▶ **Data entries**:
* * *

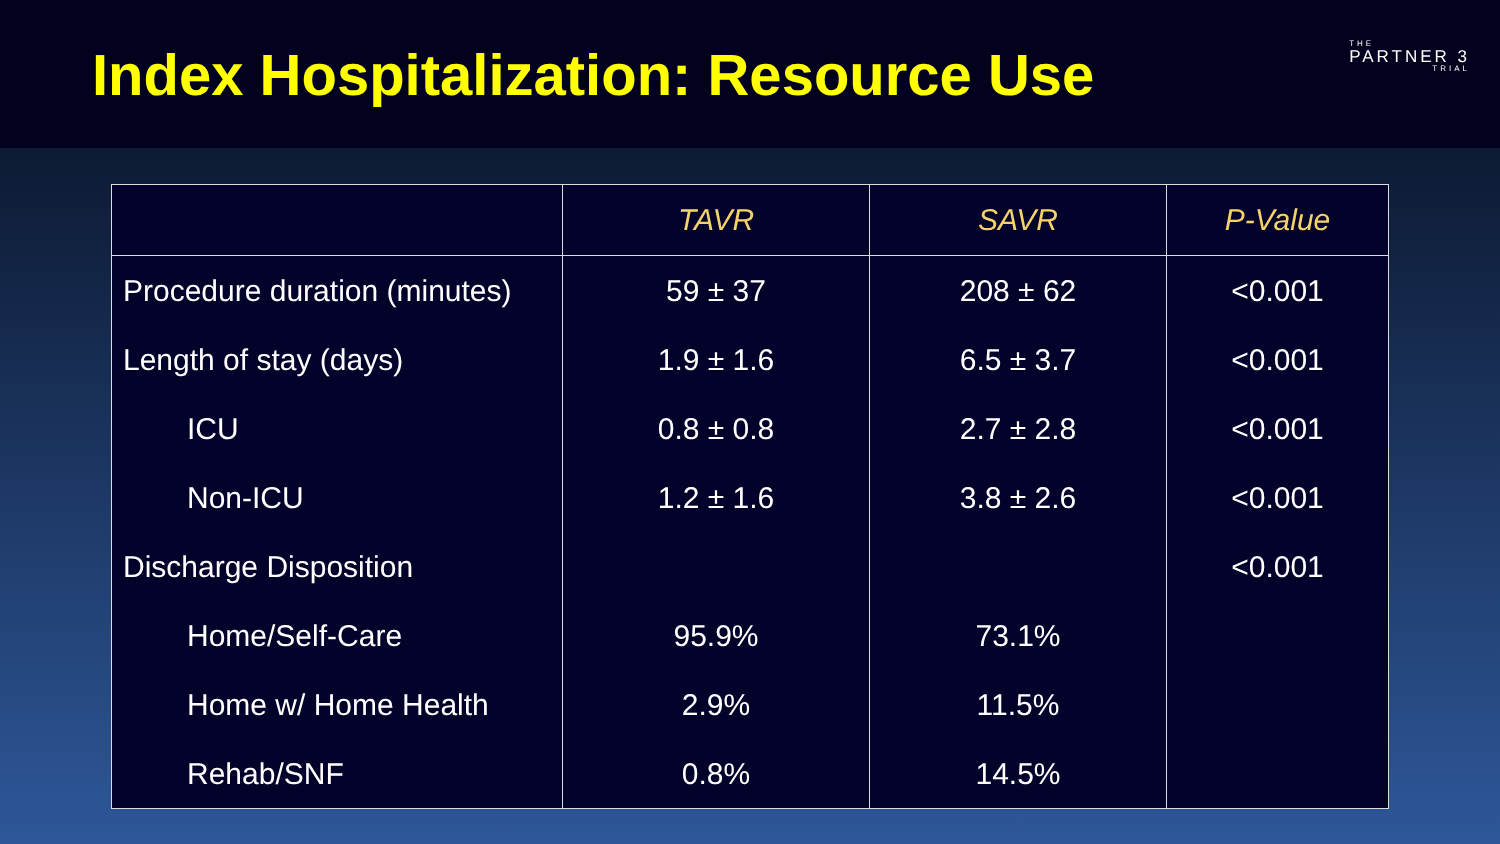Index Hospitalization: Resource Use
THE
PARTNER 3
TRIAL
| | TAVR | SAVR | P-Value |
| --- | --- | --- | --- |
| Procedure duration (minutes) | 59 ± 37 | 208 ± 62 | <0.001 |
| Length of stay (days) | 1.9 ± 1.6 | 6.5 ± 3.7 | <0.001 |
| ICU | 0.8 ± 0.8 | 2.7 ± 2.8 | <0.001 |
| Non-ICU | 1.2 ± 1.6 | 3.8 ± 2.6 | <0.001 |
| Discharge Disposition | | | <0.001 |
| Home/Self-Care | 95.9% | 73.1% | |
| Home w/ Home Health | 2.9% | 11.5% | |
| Rehab/SNF | 0.8% | 14.5% | |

* * *

▶ **Work order**:
Set down, exactly and in full, the lines from the one containing "SAVR | P-Value |" through the end of the entries; no other line belongs.

▶ **Output**:
| | TAVR | SAVR | P-Value |
| --- | --- | --- | --- |
| Procedure duration (minutes) | 59 ± 37 | 208 ± 62 | <0.001 |
| Length of stay (days) | 1.9 ± 1.6 | 6.5 ± 3.7 | <0.001 |
| ICU | 0.8 ± 0.8 | 2.7 ± 2.8 | <0.001 |
| Non-ICU | 1.2 ± 1.6 | 3.8 ± 2.6 | <0.001 |
| Discharge Disposition | | | <0.001 |
| Home/Self-Care | 95.9% | 73.1% | |
| Home w/ Home Health | 2.9% | 11.5% | |
| Rehab/SNF | 0.8% | 14.5% | |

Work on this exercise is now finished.